Jornal São Vicente: o porta-voz escondido da hipocrisia.


Antes de mais quero agradecer a existência deste espaço, o Correio da Madeira (Madeira Opina), pelo debate, exposição de ideias e denúncias publicas.

A final, pasme-se: o Jornal São Vicente parece ter descoberto uma nova vocação, bem mais curiosa do que a de informar. Em vez de cumprir a missão básica de qualquer órgão de comunicação social — relatar factos de interesse público — decidiu abraçar um papel que nunca lhe foi atribuído: o de dar “likes” seletivos a comentários de militantes e simpatizantes de uma só cor política.

Pode parecer detalhe menor, mas não é. Num concelho pequeno, onde cada gesto tem peso simbólico, o simples ato de um jornal demonstrar preferência nas opiniões dos leitores revela aquilo que muitos já suspeitavam: parcialidade mascarada de isenção. E quando um jornal se põe a concordar ou discordar, em vez de apenas noticiar, perde imediatamente a legitimidade de se apresentar como veículo da “verdade dos factos”.

A questão é simples: um jornal não é um militante. Um jornal não deve levantar bandeiras, não deve acenar corações, não deve distribuir aplausos partidários em perfis pessoais de cidadãos. O espaço das redes sociais serve para debate entre leitores, para a troca livre de argumentos e opiniões. Mas o jornal? Esse deveria ser árbitro, não jogador.

Ora, o que se viu no caso recente é inaceitável. Um comentário numa página pessoal de Facebook gerou reação não apenas de outros utilizadores, mas também do próprio Jornal São Vicente — que se apressou a premiar com “gosto” todas as opiniões alinhadas com um partido específico. Ironia das ironias: o mesmo jornal que proclama estar “ao lado da verdade dos factos” esquece-se de que a verdade não se mede em aplausos virtuais, nem se escolhe consoante a cor da camisola.

O resultado é grave. Porque quando um jornal abdica da imparcialidade, transforma-se. Deixa de ser um meio de informação e passa a ser um megafone. Deixa de ser referência para a comunidade e passa a ser caricatura de si próprio. E, neste caso, assume o papel de porta-voz não oficial de um partido. Sim, em São Vicente, o jornal local já se comporta como um suplemento da máquina política, uma espécie de “folheto encadernado” ao serviço de interesses particulares.

É preciso dizê-lo sem rodeios: isto é hipocrisia. Hipocrisia saloia, atrevida, e perigosa. Um jornal que tanto fala de verdade deveria primeiro praticar a neutralidade que exige. Deveria recusar ser cúmplice em guerras políticas, e não cair na tentação infantil de mostrar a sua simpatia partidária através de cliques apressados.
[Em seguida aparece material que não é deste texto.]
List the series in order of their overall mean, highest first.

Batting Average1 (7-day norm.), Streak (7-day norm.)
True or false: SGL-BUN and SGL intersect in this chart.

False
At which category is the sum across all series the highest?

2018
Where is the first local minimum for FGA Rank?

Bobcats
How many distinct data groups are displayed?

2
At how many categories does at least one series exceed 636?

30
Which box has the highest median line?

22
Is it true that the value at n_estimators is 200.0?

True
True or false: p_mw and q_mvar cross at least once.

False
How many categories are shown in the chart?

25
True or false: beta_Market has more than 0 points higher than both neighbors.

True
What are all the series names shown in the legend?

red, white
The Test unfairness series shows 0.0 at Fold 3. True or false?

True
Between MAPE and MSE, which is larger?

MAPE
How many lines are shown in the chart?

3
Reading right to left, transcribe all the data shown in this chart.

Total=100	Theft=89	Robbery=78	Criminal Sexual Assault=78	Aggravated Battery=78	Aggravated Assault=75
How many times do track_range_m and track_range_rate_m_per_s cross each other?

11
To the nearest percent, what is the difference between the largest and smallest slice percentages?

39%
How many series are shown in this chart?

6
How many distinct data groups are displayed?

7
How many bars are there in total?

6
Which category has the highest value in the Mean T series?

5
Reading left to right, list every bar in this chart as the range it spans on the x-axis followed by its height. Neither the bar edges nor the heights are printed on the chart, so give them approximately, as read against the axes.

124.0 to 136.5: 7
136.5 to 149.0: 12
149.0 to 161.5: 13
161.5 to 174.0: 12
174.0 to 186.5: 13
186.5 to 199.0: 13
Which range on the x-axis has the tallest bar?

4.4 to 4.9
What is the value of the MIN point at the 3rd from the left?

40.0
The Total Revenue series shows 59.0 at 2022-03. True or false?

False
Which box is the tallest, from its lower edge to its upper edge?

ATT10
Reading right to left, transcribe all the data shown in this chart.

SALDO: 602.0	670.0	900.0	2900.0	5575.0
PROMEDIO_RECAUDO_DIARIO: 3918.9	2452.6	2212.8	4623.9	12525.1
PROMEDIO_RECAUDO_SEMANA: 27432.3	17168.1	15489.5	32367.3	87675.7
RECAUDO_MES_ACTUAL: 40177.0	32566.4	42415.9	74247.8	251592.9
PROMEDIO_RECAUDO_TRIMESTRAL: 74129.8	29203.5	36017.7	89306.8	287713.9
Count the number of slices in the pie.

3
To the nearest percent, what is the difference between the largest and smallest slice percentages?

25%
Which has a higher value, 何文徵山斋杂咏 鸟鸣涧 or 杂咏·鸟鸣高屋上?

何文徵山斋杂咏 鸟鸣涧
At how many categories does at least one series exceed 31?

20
Mais ainda: se realmente quer tomar partido, que o faça às claras. Que escreva, preto no branco, no cabeçalho da sua página e nas edições impressas: “Somos um órgão partidário.” Ao menos os leitores saberiam ao que vão. Mas fingir imparcialidade enquanto se distribui apoio seletivo é manobra que ofende a inteligência da população.

O jornal não deve esquecer que vive da confiança do público. E confiança não se compra, não se finge, não se manipula. Conquista-se com rigor, seriedade e equidistância. Um jornal que se apresenta como “ao lado da verdade dos factos” e, ao mesmo tempo, mostra alinhamento descarado com um partido, está a trair essa promessa. Está a perder a sua dignidade editorial e, com ela, a confiança dos leitores.

Aqui não se trata de concordar ou discordar de ideologias. Trata-se de um princípio simples e universal: a informação tem de ser livre, transparente e independente. Se o Jornal São Vicente prefere ser altifalante de um partido, que o assuma. Mas não venha vender imparcialidade quando já não passa de propaganda.

Por isso, basta de fingimento. Basta de likes seletivos. Basta de hipocrisia disfarçada de jornalismo. O concelho precisa de notícias, não de truques baratos. Precisa de verdade, não de manipulação. Precisa de imprensa que informe, não de órgãos que se comportam como caixas de ressonância.

Em resumo: chega de hipocrisia saloia no Jornal São Vicente.